START DATA

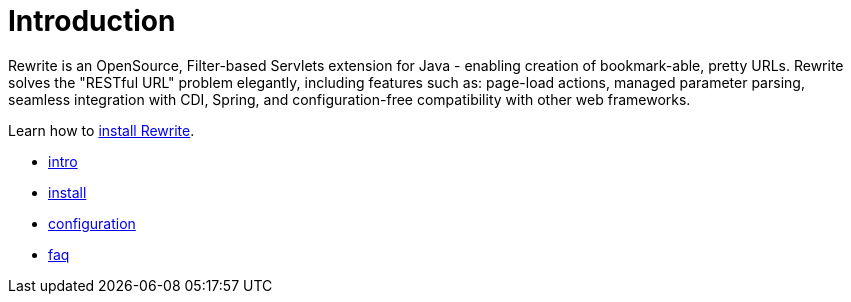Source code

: = Introduction =

Rewrite is an OpenSource, Filter-based Servlets extension for Java - enabling creation of 
bookmark-able, pretty URLs. Rewrite solves the "RESTful URL" problem elegantly, including 
features such as: page-load actions, managed parameter parsing, seamless integration 
with CDI, Spring, and configuration-free compatibility with other web frameworks.

Learn how to link:install[install Rewrite].

* link:intro[intro]
* link:install[install]
* link:configuration[configuration] 
* link:faq[faq]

END DATA

== WRITTEN TASK ==
Leave the pictures out. Otherwise, output the listing above exactly.

== RESPONSE AREA ==
Source code

: = Introduction =

Rewrite is an OpenSource, Filter-based Servlets extension for Java - enabling creation of 
bookmark-able, pretty URLs. Rewrite solves the "RESTful URL" problem elegantly, including 
features such as: page-load actions, managed parameter parsing, seamless integration 
with CDI, Spring, and configuration-free compatibility with other web frameworks.

Learn how to link:install[install Rewrite].

* link:intro[intro]
* link:install[install]
* link:configuration[configuration] 
* link:faq[faq]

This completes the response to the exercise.